- _EXERCISE DATA_

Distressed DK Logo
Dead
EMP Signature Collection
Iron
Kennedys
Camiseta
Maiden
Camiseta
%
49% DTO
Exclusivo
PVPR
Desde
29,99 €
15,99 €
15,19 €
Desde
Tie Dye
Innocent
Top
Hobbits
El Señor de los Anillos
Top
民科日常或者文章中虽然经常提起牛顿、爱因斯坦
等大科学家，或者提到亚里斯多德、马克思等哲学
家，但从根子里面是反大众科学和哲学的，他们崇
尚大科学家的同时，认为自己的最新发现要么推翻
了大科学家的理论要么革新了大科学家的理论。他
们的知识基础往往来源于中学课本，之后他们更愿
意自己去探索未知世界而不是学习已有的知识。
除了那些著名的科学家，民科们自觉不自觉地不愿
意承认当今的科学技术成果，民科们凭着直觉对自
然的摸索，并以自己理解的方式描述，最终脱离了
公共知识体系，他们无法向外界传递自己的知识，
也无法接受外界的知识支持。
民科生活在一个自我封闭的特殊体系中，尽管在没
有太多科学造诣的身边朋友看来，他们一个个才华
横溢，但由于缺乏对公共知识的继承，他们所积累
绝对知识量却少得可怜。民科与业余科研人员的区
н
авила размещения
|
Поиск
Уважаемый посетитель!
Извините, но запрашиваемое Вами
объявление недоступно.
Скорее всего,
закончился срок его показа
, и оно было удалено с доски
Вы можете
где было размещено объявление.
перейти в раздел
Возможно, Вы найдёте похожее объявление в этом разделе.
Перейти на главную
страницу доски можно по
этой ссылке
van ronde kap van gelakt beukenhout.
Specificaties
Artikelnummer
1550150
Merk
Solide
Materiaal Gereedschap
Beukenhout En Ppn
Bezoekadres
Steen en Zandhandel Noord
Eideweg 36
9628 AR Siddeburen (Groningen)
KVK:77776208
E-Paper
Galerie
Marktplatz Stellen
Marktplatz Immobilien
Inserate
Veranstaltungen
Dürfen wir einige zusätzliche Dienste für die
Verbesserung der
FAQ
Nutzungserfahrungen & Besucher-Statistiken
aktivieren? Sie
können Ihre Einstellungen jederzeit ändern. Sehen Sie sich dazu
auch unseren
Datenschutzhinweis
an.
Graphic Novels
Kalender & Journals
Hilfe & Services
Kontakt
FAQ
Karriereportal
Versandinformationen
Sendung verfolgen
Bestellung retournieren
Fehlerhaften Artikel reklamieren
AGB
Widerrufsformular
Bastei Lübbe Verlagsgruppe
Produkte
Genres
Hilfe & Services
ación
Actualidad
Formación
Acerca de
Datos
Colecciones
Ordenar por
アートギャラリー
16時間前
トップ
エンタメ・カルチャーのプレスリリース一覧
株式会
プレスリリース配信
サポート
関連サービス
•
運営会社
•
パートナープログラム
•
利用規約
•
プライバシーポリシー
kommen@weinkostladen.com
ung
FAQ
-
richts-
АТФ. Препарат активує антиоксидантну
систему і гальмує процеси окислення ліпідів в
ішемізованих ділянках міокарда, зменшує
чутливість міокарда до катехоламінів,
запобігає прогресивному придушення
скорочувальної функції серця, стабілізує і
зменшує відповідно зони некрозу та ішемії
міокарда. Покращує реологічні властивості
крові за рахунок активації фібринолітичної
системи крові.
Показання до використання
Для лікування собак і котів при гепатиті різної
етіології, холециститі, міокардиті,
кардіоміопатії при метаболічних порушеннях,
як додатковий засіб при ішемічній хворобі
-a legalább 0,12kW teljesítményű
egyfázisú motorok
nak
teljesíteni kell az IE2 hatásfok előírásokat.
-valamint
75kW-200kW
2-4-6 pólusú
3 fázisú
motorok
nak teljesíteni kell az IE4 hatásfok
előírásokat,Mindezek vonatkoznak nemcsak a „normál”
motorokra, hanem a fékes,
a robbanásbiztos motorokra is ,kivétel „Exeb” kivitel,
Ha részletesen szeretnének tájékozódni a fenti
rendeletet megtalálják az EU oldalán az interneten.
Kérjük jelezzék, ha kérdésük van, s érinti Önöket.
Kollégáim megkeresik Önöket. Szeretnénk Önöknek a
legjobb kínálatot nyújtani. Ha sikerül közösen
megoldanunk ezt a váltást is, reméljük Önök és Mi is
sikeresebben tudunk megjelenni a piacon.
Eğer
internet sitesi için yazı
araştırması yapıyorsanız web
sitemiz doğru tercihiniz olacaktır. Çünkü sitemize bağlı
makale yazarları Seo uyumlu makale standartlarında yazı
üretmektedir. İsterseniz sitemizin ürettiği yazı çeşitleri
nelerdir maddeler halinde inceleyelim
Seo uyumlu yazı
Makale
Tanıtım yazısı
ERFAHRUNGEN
* * *
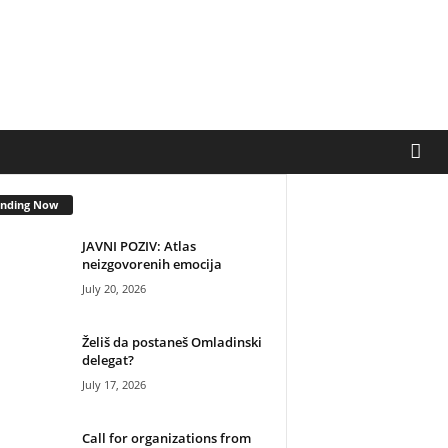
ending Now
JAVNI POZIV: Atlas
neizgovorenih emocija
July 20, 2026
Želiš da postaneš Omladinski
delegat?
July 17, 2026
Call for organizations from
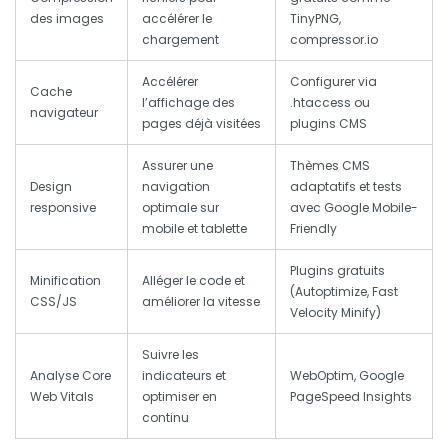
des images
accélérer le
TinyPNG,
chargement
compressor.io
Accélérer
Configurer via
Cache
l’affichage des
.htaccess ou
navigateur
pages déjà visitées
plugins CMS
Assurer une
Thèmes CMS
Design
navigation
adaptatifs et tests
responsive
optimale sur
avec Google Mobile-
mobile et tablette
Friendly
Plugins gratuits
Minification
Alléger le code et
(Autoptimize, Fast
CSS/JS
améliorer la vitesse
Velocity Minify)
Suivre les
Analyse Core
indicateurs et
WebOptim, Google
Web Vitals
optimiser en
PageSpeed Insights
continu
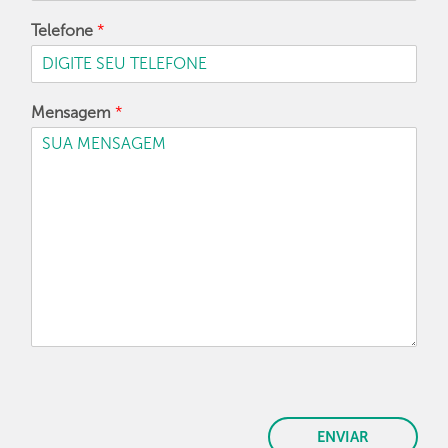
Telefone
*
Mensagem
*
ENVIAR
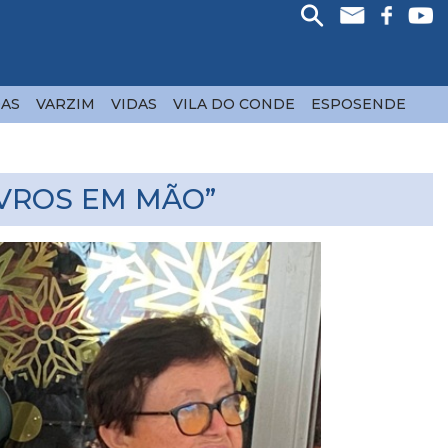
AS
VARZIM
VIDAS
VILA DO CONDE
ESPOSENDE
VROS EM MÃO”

- _WORK TASK_
From the listing above, select every line that contains the word "teljesíteni" and copy each one in full.

- _SOLUTION TO THIS PROBLEM_
teljesíteni kell az IE2 hatásfok előírásokat.
nak teljesíteni kell az IE4 hatásfok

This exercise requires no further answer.